## [Written task]
Return the data below exactly, but only from the line containing "errata, but remain implied." through the line containing "approval from the", with both of those lines included.
---+---
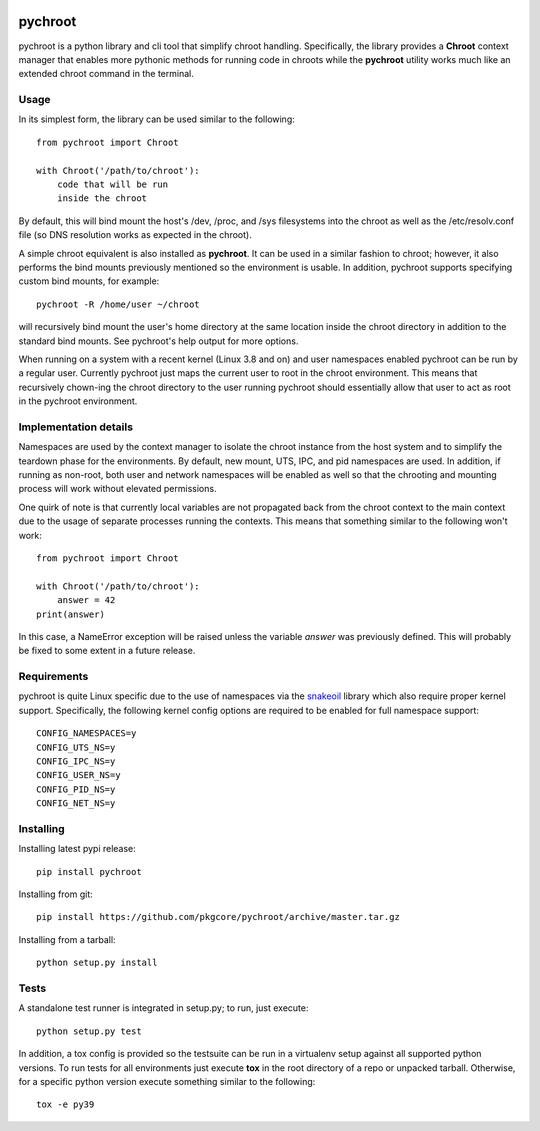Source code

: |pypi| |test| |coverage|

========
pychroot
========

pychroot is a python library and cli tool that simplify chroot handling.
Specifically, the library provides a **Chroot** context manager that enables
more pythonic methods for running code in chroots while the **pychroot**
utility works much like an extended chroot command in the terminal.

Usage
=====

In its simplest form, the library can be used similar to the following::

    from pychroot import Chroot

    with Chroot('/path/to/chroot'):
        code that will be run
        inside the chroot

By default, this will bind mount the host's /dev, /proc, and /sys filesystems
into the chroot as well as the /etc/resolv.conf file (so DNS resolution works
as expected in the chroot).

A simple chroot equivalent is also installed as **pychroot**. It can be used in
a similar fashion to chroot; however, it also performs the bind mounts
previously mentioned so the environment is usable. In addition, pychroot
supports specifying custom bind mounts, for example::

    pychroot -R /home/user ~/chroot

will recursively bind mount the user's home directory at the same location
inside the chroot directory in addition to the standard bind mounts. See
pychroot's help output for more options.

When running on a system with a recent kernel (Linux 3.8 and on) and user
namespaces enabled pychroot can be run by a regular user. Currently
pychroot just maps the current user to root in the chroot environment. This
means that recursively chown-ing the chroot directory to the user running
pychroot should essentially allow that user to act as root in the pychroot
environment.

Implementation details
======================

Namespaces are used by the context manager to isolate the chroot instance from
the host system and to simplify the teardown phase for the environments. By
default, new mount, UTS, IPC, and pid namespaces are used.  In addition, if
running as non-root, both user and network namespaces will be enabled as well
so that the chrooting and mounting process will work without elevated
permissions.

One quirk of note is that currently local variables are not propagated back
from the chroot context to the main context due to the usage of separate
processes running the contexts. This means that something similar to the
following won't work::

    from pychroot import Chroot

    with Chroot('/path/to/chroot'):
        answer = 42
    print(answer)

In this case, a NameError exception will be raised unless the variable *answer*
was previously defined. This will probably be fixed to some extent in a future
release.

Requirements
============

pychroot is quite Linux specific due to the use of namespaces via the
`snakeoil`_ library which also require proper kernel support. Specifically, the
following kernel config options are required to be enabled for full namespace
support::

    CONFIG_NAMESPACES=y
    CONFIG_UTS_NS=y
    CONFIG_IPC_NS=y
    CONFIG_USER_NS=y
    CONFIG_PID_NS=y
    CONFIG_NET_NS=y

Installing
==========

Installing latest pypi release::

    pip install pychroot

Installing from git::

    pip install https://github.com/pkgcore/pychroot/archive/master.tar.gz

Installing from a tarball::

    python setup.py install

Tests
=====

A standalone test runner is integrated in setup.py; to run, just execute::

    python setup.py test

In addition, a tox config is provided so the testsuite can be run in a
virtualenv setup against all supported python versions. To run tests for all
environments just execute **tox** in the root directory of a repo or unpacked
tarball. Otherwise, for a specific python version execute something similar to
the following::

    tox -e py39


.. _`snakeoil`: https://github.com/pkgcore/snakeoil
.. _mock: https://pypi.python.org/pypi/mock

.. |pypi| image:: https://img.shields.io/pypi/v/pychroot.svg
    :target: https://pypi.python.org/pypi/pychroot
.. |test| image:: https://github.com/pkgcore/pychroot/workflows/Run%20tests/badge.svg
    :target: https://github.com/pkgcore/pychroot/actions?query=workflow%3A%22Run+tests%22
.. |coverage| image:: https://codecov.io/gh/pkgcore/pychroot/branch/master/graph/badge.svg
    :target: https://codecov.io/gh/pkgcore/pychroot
---+---
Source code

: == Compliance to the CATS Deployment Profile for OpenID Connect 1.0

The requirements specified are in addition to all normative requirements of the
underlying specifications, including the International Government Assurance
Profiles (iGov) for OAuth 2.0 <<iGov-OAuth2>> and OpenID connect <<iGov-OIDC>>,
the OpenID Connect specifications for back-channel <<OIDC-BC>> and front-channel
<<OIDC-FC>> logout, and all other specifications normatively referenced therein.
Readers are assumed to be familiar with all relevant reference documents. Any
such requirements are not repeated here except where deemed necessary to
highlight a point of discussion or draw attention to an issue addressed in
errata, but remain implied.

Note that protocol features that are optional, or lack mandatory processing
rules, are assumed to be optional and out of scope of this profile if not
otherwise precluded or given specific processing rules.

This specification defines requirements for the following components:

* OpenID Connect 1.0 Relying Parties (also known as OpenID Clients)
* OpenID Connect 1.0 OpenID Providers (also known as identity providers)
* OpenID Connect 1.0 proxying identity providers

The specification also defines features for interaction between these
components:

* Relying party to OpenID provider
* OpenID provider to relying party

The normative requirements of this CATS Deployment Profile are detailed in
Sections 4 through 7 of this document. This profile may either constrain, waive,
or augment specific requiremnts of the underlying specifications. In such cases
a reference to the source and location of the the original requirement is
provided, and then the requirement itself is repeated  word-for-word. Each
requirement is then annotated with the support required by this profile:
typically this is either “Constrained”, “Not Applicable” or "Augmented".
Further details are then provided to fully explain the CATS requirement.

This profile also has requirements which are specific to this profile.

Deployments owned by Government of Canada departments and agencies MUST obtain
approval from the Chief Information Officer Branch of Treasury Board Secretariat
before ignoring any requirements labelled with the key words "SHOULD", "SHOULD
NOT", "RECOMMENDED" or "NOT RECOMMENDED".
---+---
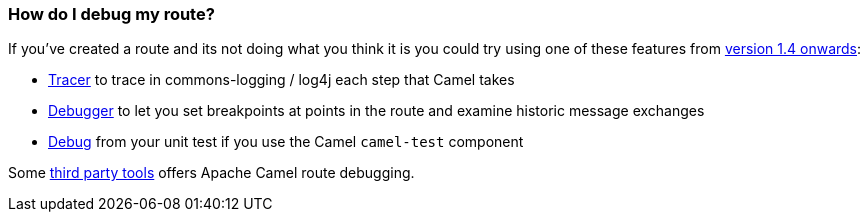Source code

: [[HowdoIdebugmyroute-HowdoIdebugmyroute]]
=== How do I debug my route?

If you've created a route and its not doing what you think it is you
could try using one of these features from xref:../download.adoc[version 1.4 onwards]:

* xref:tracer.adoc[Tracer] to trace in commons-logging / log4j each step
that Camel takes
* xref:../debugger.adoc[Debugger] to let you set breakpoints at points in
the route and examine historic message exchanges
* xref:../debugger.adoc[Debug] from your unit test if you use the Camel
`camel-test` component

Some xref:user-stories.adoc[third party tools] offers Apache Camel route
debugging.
---+---
## [Solution below]
errata, but remain implied.

Note that protocol features that are optional, or lack mandatory processing
rules, are assumed to be optional and out of scope of this profile if not
otherwise precluded or given specific processing rules.

This specification defines requirements for the following components:

* OpenID Connect 1.0 Relying Parties (also known as OpenID Clients)
* OpenID Connect 1.0 OpenID Providers (also known as identity providers)
* OpenID Connect 1.0 proxying identity providers

The specification also defines features for interaction between these
components:

* Relying party to OpenID provider
* OpenID provider to relying party

The normative requirements of this CATS Deployment Profile are detailed in
Sections 4 through 7 of this document. This profile may either constrain, waive,
or augment specific requiremnts of the underlying specifications. In such cases
a reference to the source and location of the the original requirement is
provided, and then the requirement itself is repeated  word-for-word. Each
requirement is then annotated with the support required by this profile:
typically this is either “Constrained”, “Not Applicable” or "Augmented".
Further details are then provided to fully explain the CATS requirement.

This profile also has requirements which are specific to this profile.

Deployments owned by Government of Canada departments and agencies MUST obtain
approval from the Chief Information Officer Branch of Treasury Board Secretariat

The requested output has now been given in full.